Lasting roughly 2.5 million years, the Stone Age ended around 5,000 years ago when humans
in the Near East began working with metal and making tools and weapons from bronze.
Stone Age is divided into 3 periods: the Paleolithic Period, Mesolithic Period and Neolithic
Period.
Early in the Stone Age, humans lived in small, nomadic groups. During much of this period,
the Earth was in an Ice Age—a period of colder global temperatures and glacial expansion.
About 14,000 years ago, Earth entered a warming period. Many of the large Ice Age animals
went extinct. In the Fertile Crescent, a boomerang-shaped region bounded on the west by the
Mediterranean Sea and on the east by the Persian Gulf, wild wheat and barley became
plentiful as it got warmer.
Some humans started to build permanent houses in the region. They gave up the nomadic
lifestyle of their Ice Age ancestors to begin farming.

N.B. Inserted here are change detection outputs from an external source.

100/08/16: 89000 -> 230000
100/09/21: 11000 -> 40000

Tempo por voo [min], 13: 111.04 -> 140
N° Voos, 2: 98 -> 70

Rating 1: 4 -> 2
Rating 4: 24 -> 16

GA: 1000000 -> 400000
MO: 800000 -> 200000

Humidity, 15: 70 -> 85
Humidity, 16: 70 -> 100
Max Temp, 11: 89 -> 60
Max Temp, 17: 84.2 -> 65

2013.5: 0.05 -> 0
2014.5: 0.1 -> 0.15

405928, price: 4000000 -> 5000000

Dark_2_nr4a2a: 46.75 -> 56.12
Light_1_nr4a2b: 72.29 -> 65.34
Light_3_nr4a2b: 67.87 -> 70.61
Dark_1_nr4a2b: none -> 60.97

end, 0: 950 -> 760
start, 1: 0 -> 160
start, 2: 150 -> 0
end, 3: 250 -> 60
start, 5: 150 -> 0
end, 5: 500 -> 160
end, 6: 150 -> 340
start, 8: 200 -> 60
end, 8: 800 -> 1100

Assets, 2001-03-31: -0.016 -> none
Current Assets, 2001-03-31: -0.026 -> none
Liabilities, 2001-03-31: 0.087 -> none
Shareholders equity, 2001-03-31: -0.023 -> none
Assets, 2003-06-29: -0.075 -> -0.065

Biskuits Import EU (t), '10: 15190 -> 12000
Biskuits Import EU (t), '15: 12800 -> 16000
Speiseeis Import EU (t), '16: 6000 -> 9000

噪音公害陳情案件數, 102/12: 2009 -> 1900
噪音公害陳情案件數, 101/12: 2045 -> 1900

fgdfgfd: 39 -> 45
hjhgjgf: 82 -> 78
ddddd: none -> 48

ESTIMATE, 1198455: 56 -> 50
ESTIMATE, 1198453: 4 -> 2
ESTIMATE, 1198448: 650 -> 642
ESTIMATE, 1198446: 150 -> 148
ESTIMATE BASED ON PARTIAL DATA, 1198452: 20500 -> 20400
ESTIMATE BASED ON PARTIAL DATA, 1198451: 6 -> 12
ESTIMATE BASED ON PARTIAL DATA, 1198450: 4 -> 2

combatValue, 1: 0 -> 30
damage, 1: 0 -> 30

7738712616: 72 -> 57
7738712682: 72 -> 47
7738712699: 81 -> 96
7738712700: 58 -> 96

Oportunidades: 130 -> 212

Much of what we know about life in the Stone Age and Stone Age people comes from the
tools they left behind.
Hammerstones are some of the earliest and simplest stone tools. Prehistoric humans used
hammerstones to chip other stones into sharp-edged flakes. They also used hammerstones to
break apart nuts, seeds and bones and to grind clay into pigment.
As technology progressed, humans created increasingly more sophisticated stone tools. These
included hand axes, spear points for hunting large game, scrapers which could be used to
prepare animal hides and awls for shredding plant fibers and making clothing.
Not all Stone Age tools were made of stone. Groups of humans experimented with other raw
materials including bone, ivory and antler, especially later on in the Stone Age.
People during the Stone Age first started using clay pots to cook food and store things.
The oldest pottery known was found at an archaeological site in Japan. Fragments of clay
containers used in food preparation at the site may be up to 16,500 years old.
Stone Age food varied over time and from region to region, but included the foods typical
of hunter gatherers: meats, fish, eggs, grasses, tubers, fruits, vegetables, seeds and nuts.